ASSIGNMENT: Repeat all the records exactly, omitting pictures.

─── SOURCE RECORDS

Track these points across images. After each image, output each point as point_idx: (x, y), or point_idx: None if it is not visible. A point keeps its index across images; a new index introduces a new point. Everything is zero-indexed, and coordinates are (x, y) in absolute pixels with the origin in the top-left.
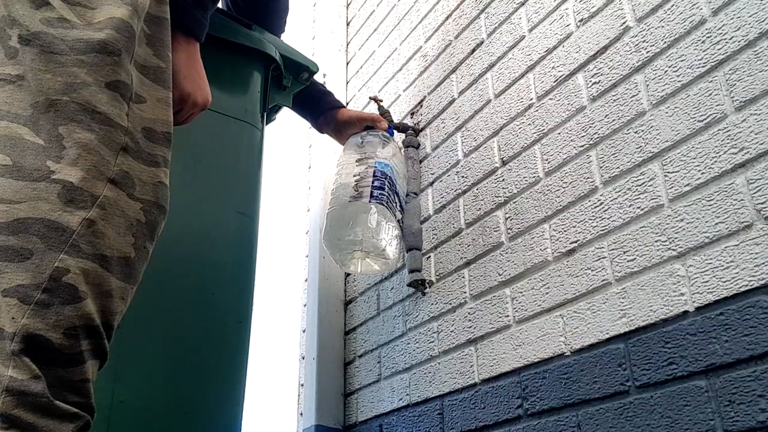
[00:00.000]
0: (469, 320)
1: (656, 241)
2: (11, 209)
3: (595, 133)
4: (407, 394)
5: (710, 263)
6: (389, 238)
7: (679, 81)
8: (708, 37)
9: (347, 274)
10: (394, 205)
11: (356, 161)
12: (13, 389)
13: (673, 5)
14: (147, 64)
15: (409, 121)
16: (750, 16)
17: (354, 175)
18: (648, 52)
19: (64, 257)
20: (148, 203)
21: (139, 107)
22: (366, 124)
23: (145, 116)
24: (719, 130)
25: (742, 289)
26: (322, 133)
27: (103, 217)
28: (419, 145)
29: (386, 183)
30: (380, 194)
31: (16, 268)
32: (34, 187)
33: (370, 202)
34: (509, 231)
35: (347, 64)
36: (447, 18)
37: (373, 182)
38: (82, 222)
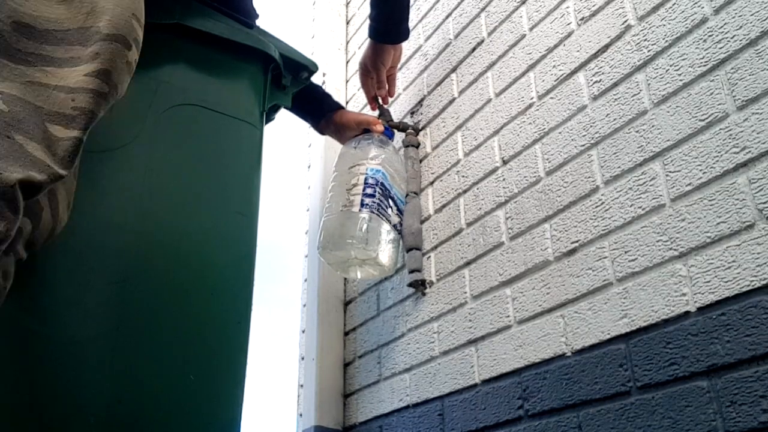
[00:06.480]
0: (470, 320)
1: (657, 241)
2: None
3: (596, 133)
4: (407, 395)
5: (712, 263)
6: (382, 245)
7: (680, 80)
8: (709, 35)
9: None
10: (388, 210)
11: (349, 168)
12: None
13: (674, 4)
14: None
15: (409, 121)
16: (752, 15)
17: (346, 183)
18: (649, 50)
19: None
20: (11, 97)
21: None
22: (364, 127)
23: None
24: (721, 129)
25: (744, 290)
26: (323, 134)
27: None
28: (419, 144)
29: (377, 189)
30: (371, 202)
31: None
32: None
33: (360, 211)
34: (510, 231)
35: (347, 62)
36: (447, 17)
37: (363, 190)
38: None
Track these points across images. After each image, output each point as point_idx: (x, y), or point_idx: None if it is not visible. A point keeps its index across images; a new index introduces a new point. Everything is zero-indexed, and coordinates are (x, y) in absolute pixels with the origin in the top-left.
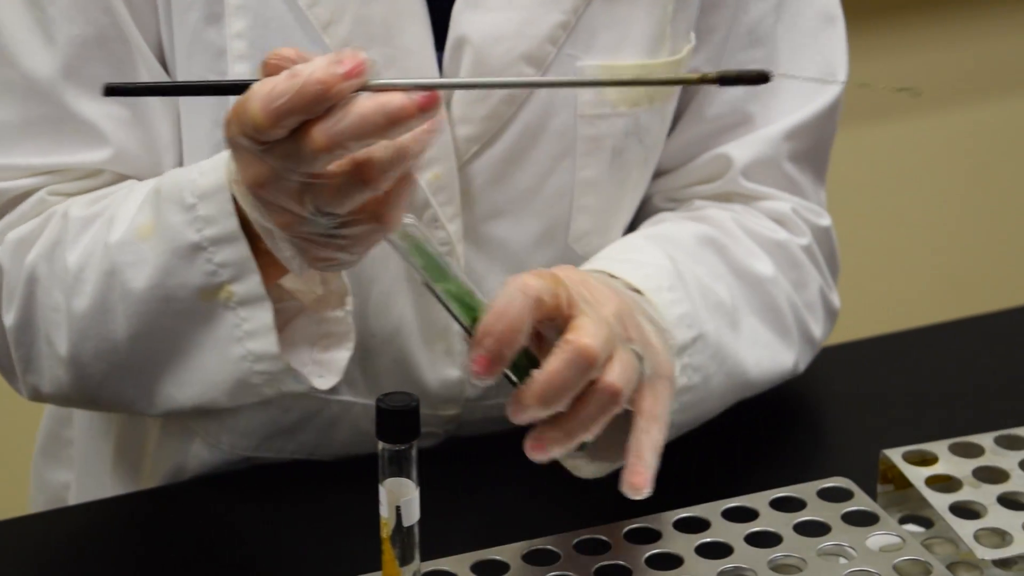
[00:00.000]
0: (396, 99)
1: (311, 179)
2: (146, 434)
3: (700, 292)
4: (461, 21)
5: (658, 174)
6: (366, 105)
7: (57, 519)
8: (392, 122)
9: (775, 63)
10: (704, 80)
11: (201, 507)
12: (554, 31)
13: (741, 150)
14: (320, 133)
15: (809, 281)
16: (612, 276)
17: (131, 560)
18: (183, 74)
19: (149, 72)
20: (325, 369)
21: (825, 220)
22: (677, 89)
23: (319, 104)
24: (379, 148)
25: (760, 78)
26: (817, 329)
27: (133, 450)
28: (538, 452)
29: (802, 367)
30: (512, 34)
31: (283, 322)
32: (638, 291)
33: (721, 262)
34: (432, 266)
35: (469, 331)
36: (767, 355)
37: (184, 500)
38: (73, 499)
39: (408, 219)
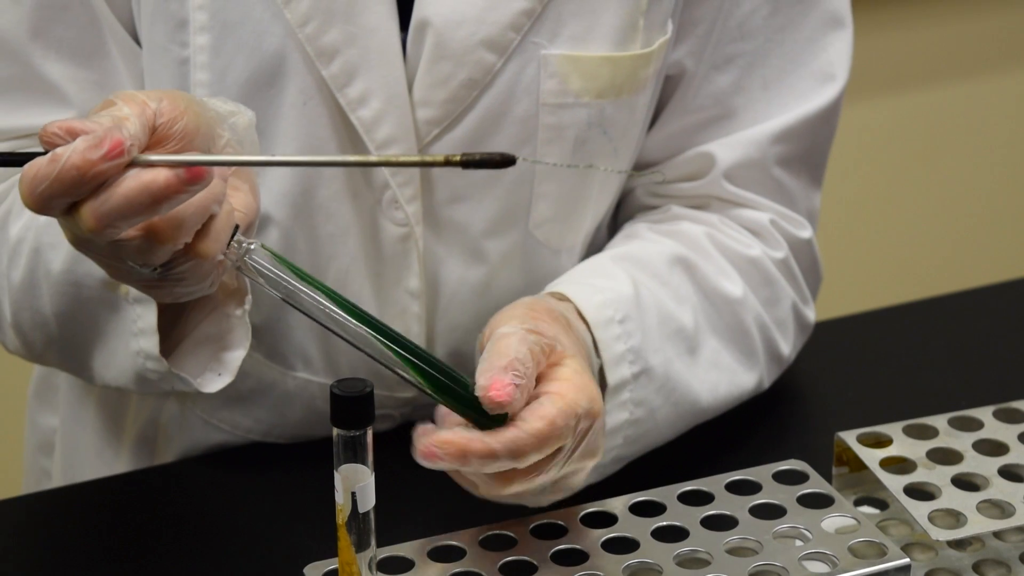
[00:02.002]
0: (161, 177)
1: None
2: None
3: (658, 320)
4: (424, 4)
5: (643, 166)
6: (130, 186)
7: (33, 502)
8: (157, 200)
9: (765, 58)
10: (448, 163)
11: (159, 495)
12: (517, 18)
13: (725, 150)
14: (88, 214)
15: (782, 298)
16: (565, 298)
17: (89, 545)
18: (147, 43)
19: (115, 39)
20: (223, 367)
21: (806, 232)
22: (646, 82)
23: (79, 188)
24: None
25: (505, 162)
26: (786, 347)
27: (115, 401)
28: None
29: (767, 384)
30: (473, 19)
31: (204, 316)
32: (585, 321)
33: (689, 282)
34: (287, 289)
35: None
36: (725, 379)
37: (141, 487)
38: (58, 444)
39: (250, 245)
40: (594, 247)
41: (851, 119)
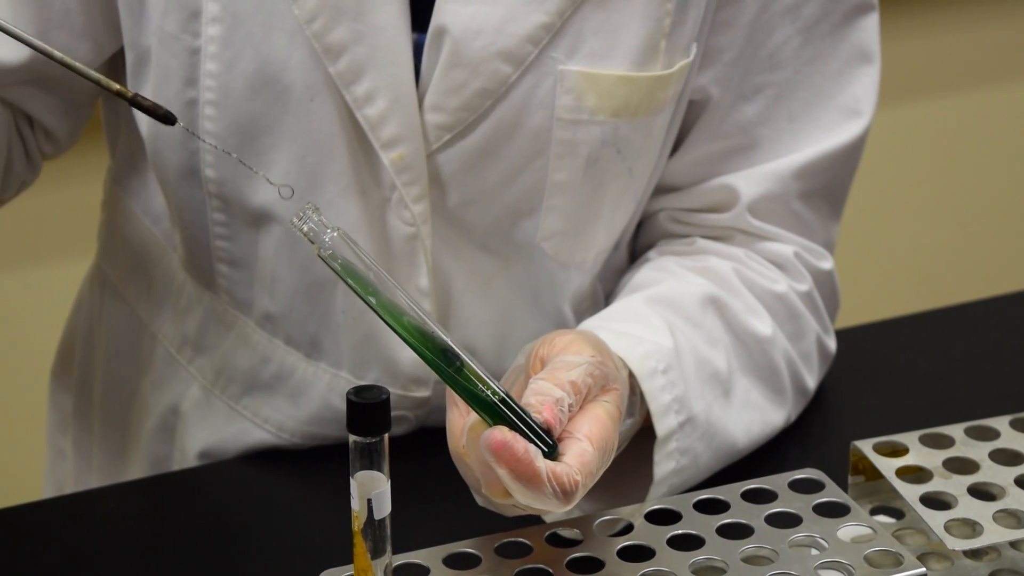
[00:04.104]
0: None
1: None
2: (141, 374)
3: (696, 366)
4: (443, 10)
5: (666, 190)
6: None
7: (53, 507)
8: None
9: (793, 90)
10: (119, 94)
11: (175, 499)
12: (536, 31)
13: (749, 184)
14: None
15: (807, 331)
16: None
17: (103, 550)
18: (158, 33)
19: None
20: None
21: (827, 263)
22: (664, 104)
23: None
24: None
25: (164, 118)
26: (811, 380)
27: (125, 388)
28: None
29: (794, 419)
30: (492, 30)
31: None
32: (631, 372)
33: (721, 323)
34: (358, 280)
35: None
36: (758, 418)
37: (160, 491)
38: (72, 431)
39: (334, 233)
40: (612, 266)
41: (893, 125)
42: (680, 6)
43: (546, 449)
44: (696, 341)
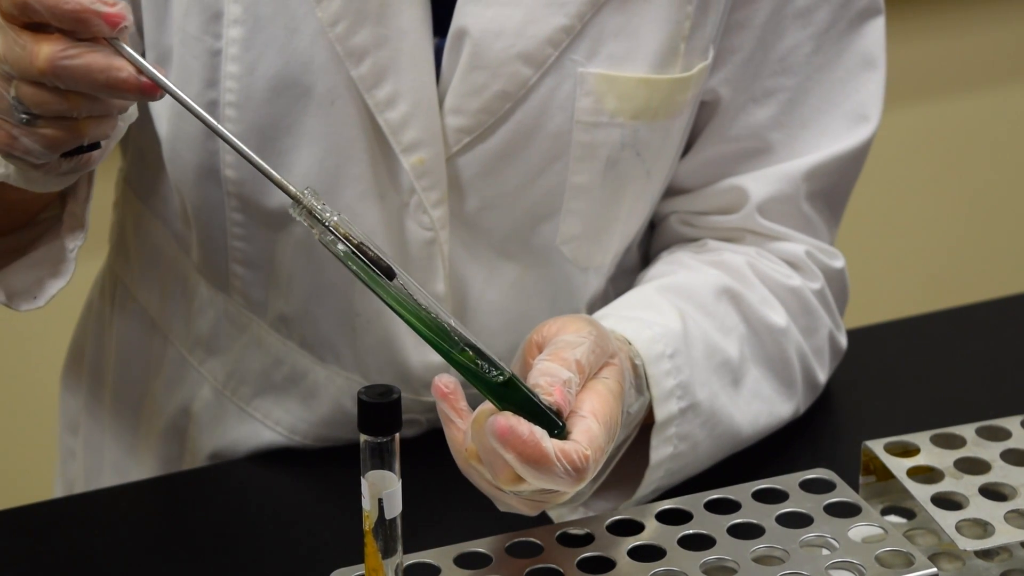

──────

EXERCISE ANSWER:
Track these points across images. After each image, output each point as point_idx: (x, y), or point_idx: None if it is not visible. A point keeps its index across images; a new index introduces a new point. Everything is zero-indexed, and coordinates are (x, y) in absolute pixels with the origin in the top-left.
[00:00.000]
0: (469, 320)
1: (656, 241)
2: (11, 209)
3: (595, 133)
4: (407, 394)
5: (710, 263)
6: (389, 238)
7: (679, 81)
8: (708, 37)
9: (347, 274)
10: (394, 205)
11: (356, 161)
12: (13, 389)
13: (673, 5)
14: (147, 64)
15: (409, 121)
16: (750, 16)
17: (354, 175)
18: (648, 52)
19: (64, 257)
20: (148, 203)
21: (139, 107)
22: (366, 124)
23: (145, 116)
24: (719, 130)
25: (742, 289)
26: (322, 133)
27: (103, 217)
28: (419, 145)
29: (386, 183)
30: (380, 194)
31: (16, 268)
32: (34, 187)
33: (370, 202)
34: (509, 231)
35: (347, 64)
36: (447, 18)
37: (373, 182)
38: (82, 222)
[00:06.480]
0: (470, 320)
1: (657, 241)
2: None
3: (596, 133)
4: (407, 395)
5: (712, 263)
6: (382, 245)
7: (680, 80)
8: (709, 35)
9: None
10: (388, 210)
11: (349, 168)
12: None
13: (674, 4)
14: None
15: (409, 121)
16: (752, 15)
17: (346, 183)
18: (649, 50)
19: None
20: (11, 97)
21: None
22: (364, 127)
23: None
24: (721, 129)
25: (744, 290)
26: (323, 134)
27: None
28: (419, 144)
29: (377, 189)
30: (371, 202)
31: None
32: None
33: (360, 211)
34: (510, 231)
35: (347, 62)
36: (447, 17)
37: (363, 190)
38: None
Track these points across images. After each image, output each point as point_idx: (x, y), or point_idx: None if it is not visible. A point keeps its index across images; a new index introduces a new point. Everything is zero-indexed, and coordinates are (x, y) in absolute pixels with the origin in the top-left.
[00:00.000]
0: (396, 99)
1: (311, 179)
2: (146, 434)
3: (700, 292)
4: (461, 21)
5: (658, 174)
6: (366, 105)
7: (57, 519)
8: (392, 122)
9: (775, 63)
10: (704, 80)
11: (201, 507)
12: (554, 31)
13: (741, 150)
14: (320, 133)
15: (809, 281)
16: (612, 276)
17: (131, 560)
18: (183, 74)
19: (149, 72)
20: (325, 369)
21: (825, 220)
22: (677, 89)
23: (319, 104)
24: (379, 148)
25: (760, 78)
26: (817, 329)
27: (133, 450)
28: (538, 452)
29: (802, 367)
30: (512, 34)
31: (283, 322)
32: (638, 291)
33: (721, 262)
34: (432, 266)
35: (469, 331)
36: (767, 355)
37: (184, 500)
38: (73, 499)
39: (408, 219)
[00:02.002]
0: (161, 177)
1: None
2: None
3: (658, 320)
4: (424, 4)
5: (643, 166)
6: (130, 186)
7: (33, 502)
8: (157, 200)
9: (765, 58)
10: (448, 163)
11: (159, 495)
12: (517, 18)
13: (725, 150)
14: (88, 214)
15: (782, 298)
16: (565, 298)
17: (89, 545)
18: (147, 43)
19: (115, 39)
20: (223, 367)
21: (806, 232)
22: (646, 82)
23: (79, 188)
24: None
25: (505, 162)
26: (786, 347)
27: (115, 401)
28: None
29: (767, 384)
30: (473, 19)
31: (204, 316)
32: (585, 321)
33: (689, 282)
34: (287, 289)
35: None
36: (725, 379)
37: (141, 487)
38: (58, 444)
39: (250, 245)
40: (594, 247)
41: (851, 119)
[00:04.104]
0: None
1: None
2: (141, 374)
3: (696, 366)
4: (443, 10)
5: (666, 190)
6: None
7: (53, 507)
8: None
9: (793, 90)
10: (119, 94)
11: (175, 499)
12: (536, 31)
13: (749, 184)
14: None
15: (807, 331)
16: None
17: (103, 550)
18: (158, 33)
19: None
20: None
21: (827, 263)
22: (664, 104)
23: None
24: None
25: (164, 118)
26: (811, 380)
27: (125, 388)
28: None
29: (794, 419)
30: (492, 30)
31: None
32: (631, 372)
33: (721, 323)
34: (358, 280)
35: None
36: (758, 418)
37: (160, 491)
38: (72, 431)
39: (334, 233)
40: (612, 266)
41: (893, 125)
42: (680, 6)
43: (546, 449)
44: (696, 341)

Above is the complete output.